En décembre dernier, Didier Mignot, maire du Blanc-Mesnil (93), décide, au nom de sa commune, de porter plainte contre la SNCF, la RATP et le RFF, pour dénoncer les dysfonctionnements du Rer B. Retards, avaries…Paris s’éloignait de plus en plus pour les Blanc-Mesnilois. Le procès est toujours en cours, mais, entre temps la ligne a été modernisée. Nisrine, lycéenne au Blanc-Mesnil revient sur les changements.

Dans la vie d’un Blanc-Mesnilois, emprunter le RER B s’avérait être une tâche relevant parfois de l’impossible. « Perturbation de la ligne, wagons encombrés, grèves de la SNCF… » autant d’annonces qui sont familières aux usagers. Cette ligne qui traverse Paris du nord au sud, est tous les jours fréquentée par près de 900 000 passagers. Les gares du Blanc-Mesnil au même titre que celle de Drancy, étaient peu, voir quasiment pas, desservies. Alors qu’en attendant sur le quai, quatre trains pouvaient passer sans s’arrêter. Dans le cas d’un rendez-vous urgent, on avait l’habitude de pas prendre de risque en privilégiant d’autres gares, quitte à faire une demi-heure de trajet en plus. Paradoxalement, celle du Blanc-Mesnil est bien située, mais elle devient petit à petit un désert humain, où les voyageurs se raréfient.

Le plus affligeant sur cette ligne lorsqu’on l’empruntait au Blanc-Mesnil, restait encore les conditions de voyage. Après de longues minutes d’attente, on se retrouvait dans des wagons délabrés où régnait un climat d’insécurité. Les trains étaient souvent insalubres et parfois surpeuplés empêchant le train de partir et les incidents et autres retards étaient et reste fréquents. Mais alors pourquoi la SNCF n’a pas pris plus tôt des mesures pour combler la demande ? La réponse apportée semblait liée au manque de moyens et à l’optimisation. Mais dans ce cas, pourquoi les ligne C et A qui desservent notamment l’Assemblé Nationale ou les Champs-Elysées, ne connaissent pas autant de difficultés ?

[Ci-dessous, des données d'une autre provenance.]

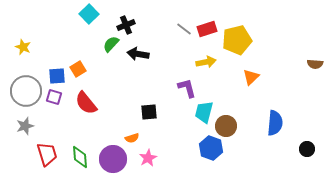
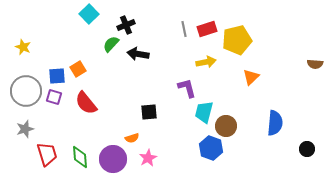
gray line: rotated 42 degrees clockwise
gray star: moved 3 px down
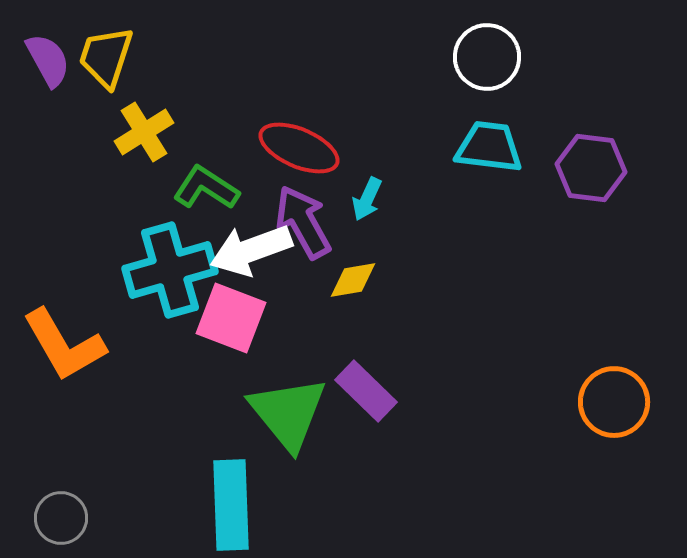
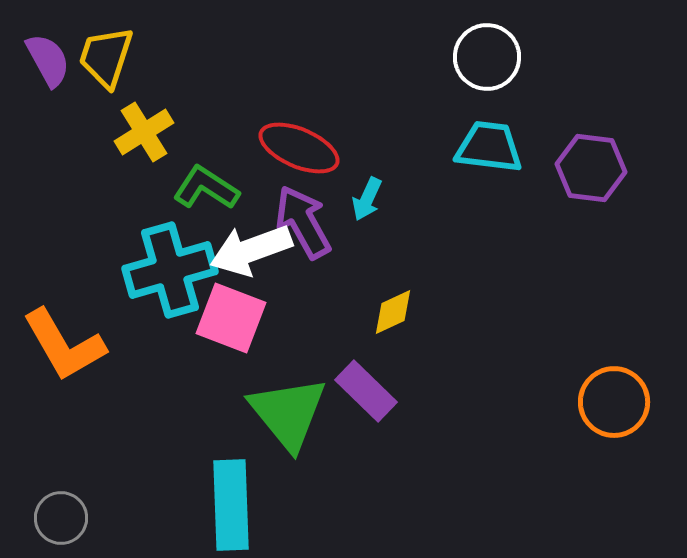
yellow diamond: moved 40 px right, 32 px down; rotated 15 degrees counterclockwise
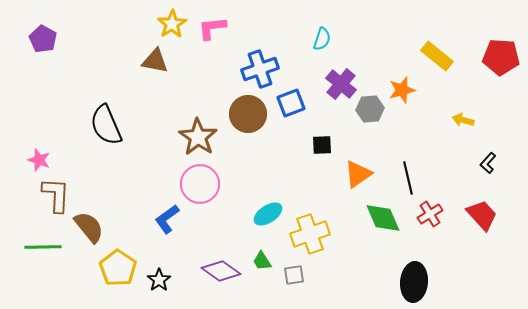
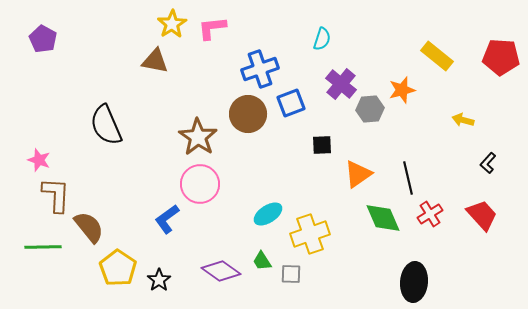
gray square: moved 3 px left, 1 px up; rotated 10 degrees clockwise
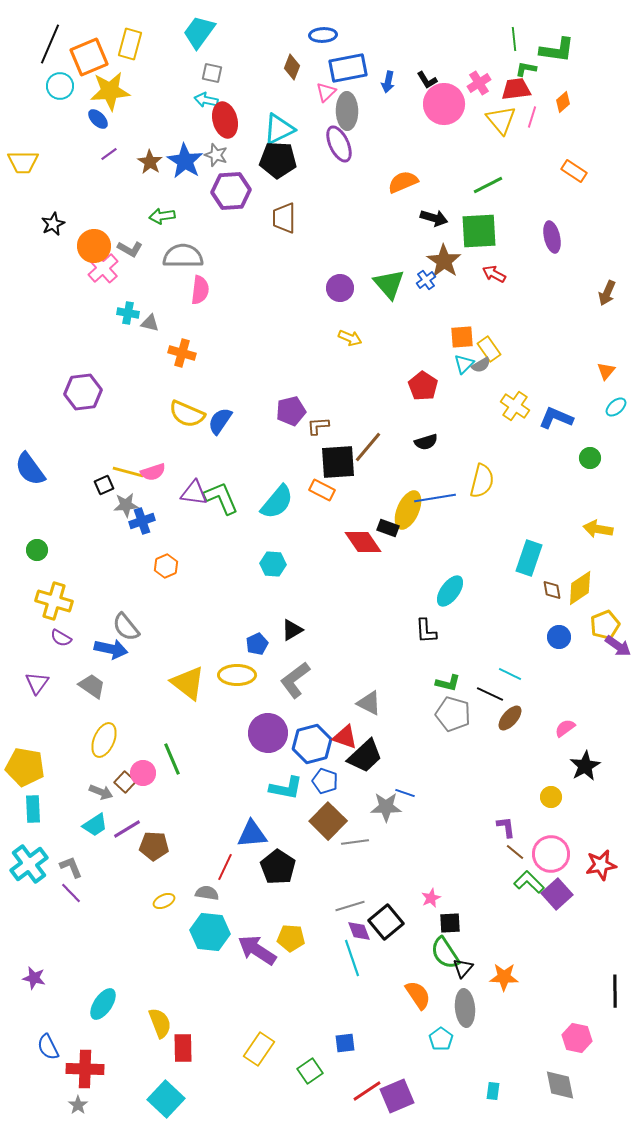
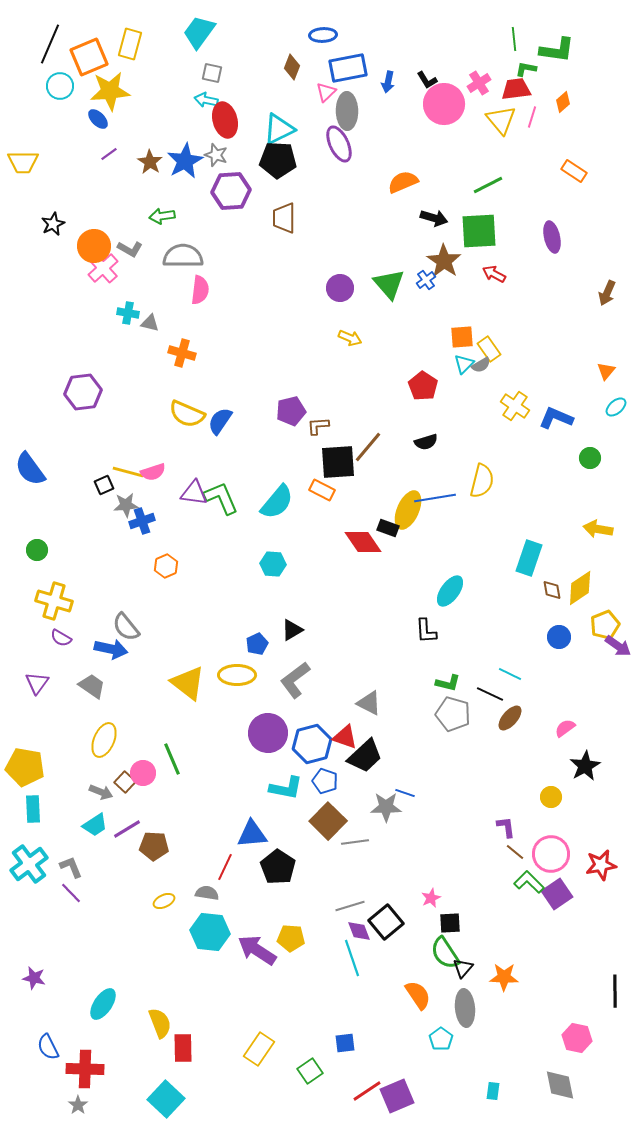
blue star at (185, 161): rotated 12 degrees clockwise
purple square at (557, 894): rotated 8 degrees clockwise
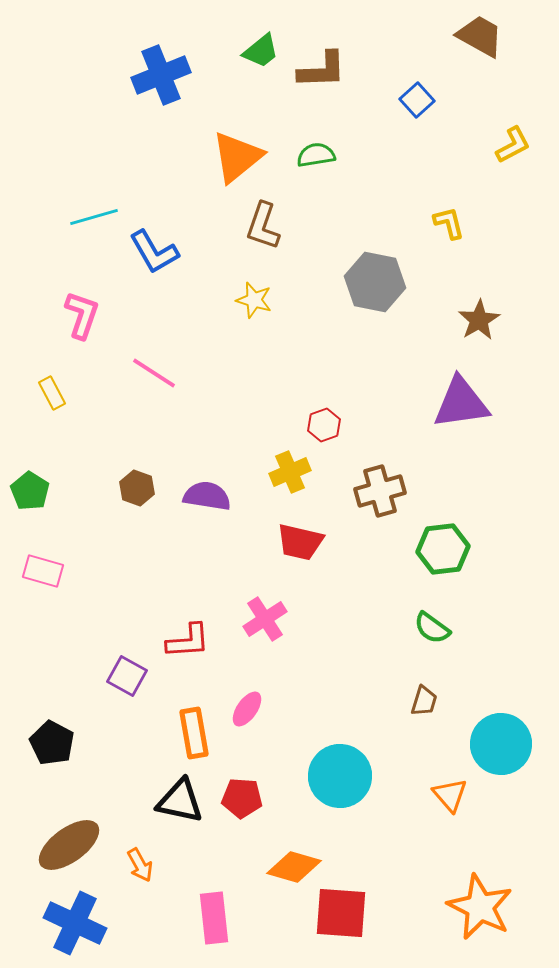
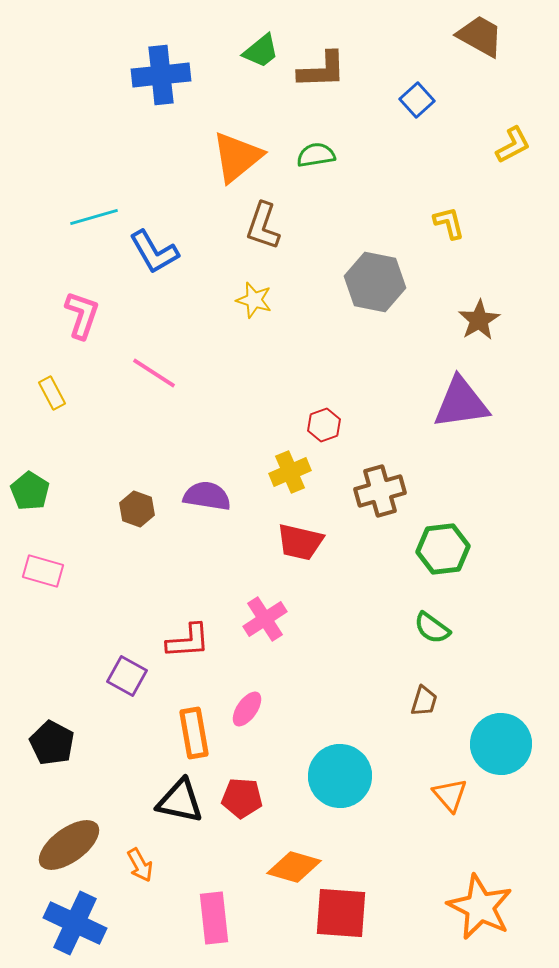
blue cross at (161, 75): rotated 16 degrees clockwise
brown hexagon at (137, 488): moved 21 px down
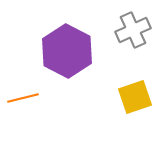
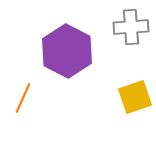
gray cross: moved 2 px left, 3 px up; rotated 20 degrees clockwise
orange line: rotated 52 degrees counterclockwise
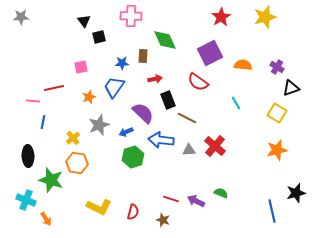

Face à ces injustices, le maire communiste, Didier Mignot, a pris l’initiative le 7 décembre dernier, de porter plainte, au Tribunal administratif de Montreuil contre la SNCF, la RATP et RFF (Réseau ferré de France) pour « rupture d’égalité entre les usagers du service public des transports ». Le procès n’a pas encore eu lieu et la plainte est toujours en cours, la mairie continue de recueillir des témoignages de Blanc-Mesnilllois et du côté des accusés chacun semble se renvoyer la balle. Cependant, depuis le 2 septembre 2013, la ligne nord du Rer B a été modernisée et des changements sont survenus.

En ce qui concerne l’entretien de cette ligne les conditions ont peu changé, mais des améliorations ont été faites, comme les nouveaux wagons. Mais plus important encore, la fréquence des RER a nettement évolué. En moyenne, l’attente est d’un peu moins de 7 minutes dans les gares de Drancy et Blanc-Mesnil, par ailleurs, de nouveaux bus ont été mis à disposition facilitant l’accès aux gares. À travers son action en justice, Didier Mignot a lutté pour le bien-être d’une commune qui souffrait de cette inégalité. Pour beaucoup d’étudiants, d’employés cette évolution a permis une plus grande mobilité. Mais malgré ces quelques améliorations, on retiendra de ce dossier la détresse d’une ville qui n’est pas été suffisamment entendue, à tel point que le maire, au nom de sa ville, ait décidé de porter plainte. Cet événement, relayée dans de nombreux médias, a permis de remettre à jour les problèmes des transports au quotidien pour les nombreux Franciliens qui vivent à quelques encablures de Paris et mettent plus d’une heure pour s’y rendre.